And Larry Niven once again - humanity in Known Space (by the time of Beowulf Schaeffer in "Flatlander" and later Louis Wu in "Ringworld") had teleport booths, and the Puppeteers went one better with "stepping discs".
I always got the feeling the Niven wasn't happy with his teleportation. From day one, he included important issues in the description like the preservation of angular momentum - which limited the ability of a user to teleport from the pole of a planet to it's equator. On the Ring, the longitude around the ring through which an entity could travel on "stepping discs".
(This is probably more of an issue for single lump masses (like a human, or dinner) than for the single atoms or ions of H2 that travel into the fuel tanks, since some single toms can probably be shipped back to ease the strains on the system.)
Somewhere in his essays, Niven discusses the idea of limiting the number of "unobtanium"-plated plot devices in a story in order to have an interesting story.

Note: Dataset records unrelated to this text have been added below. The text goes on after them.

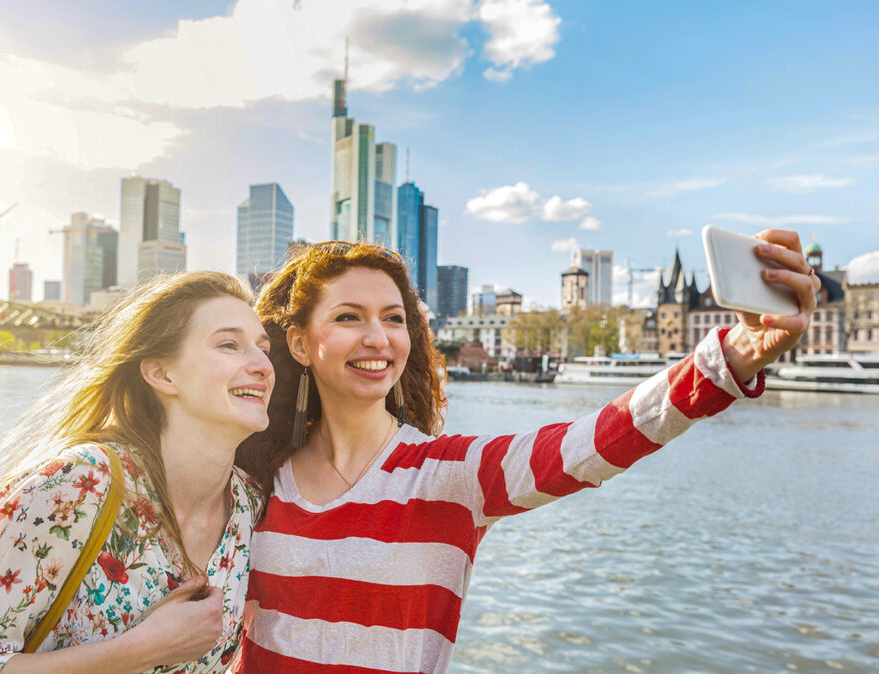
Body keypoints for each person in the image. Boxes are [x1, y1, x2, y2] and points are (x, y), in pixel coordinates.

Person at [233, 230, 819, 673]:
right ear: (299, 344)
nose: (378, 337)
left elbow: (594, 442)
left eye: (393, 318)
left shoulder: (453, 475)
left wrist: (737, 352)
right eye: (347, 317)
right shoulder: (255, 476)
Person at [0, 271, 274, 673]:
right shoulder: (77, 485)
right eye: (229, 345)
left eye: (264, 349)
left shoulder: (249, 506)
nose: (262, 365)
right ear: (161, 374)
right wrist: (139, 650)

Teleportation, without limits, would mean that all "locked door" mysteries disappear ("people soon learned to put their booths out in the porch, not in the living room" to quote one of the Beowulf Schaeffer shorts). Unobtanium impervious hulls means that warfare becomes ... problematic (several of Niven's stories work out how to destroy a General Products hull without killing all witnesses). Continuous recording and unlimited computer memory means that characters will never forget a piece of data, wrecking a major plank of the "detective" story - until people "can't remember where I put that tape", or just misunderstand the lies they're told.